WHAT IS REQUIRED -
List every line in the items below that contains the word "present", copying each line in full.

'''

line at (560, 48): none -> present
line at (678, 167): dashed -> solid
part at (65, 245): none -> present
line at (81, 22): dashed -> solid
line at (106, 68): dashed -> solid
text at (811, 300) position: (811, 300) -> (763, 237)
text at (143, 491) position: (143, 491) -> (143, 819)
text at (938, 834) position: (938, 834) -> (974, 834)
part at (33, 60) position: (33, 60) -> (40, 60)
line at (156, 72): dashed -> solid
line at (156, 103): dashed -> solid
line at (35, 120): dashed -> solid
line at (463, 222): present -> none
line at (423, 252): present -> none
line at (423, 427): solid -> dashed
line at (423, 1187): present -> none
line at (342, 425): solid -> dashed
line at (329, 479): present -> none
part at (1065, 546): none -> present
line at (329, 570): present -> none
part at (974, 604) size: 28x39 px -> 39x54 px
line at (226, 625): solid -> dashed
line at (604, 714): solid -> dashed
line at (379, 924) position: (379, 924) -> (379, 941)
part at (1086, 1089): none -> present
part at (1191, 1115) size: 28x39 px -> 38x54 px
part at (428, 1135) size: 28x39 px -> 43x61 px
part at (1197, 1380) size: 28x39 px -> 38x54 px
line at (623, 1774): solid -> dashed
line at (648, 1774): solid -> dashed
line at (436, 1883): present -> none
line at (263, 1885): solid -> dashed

'''

EXERCISE ANSWER -
line at (560, 48): none -> present
part at (65, 245): none -> present
line at (463, 222): present -> none
line at (423, 252): present -> none
line at (423, 1187): present -> none
line at (329, 479): present -> none
part at (1065, 546): none -> present
line at (329, 570): present -> none
part at (1086, 1089): none -> present
line at (436, 1883): present -> none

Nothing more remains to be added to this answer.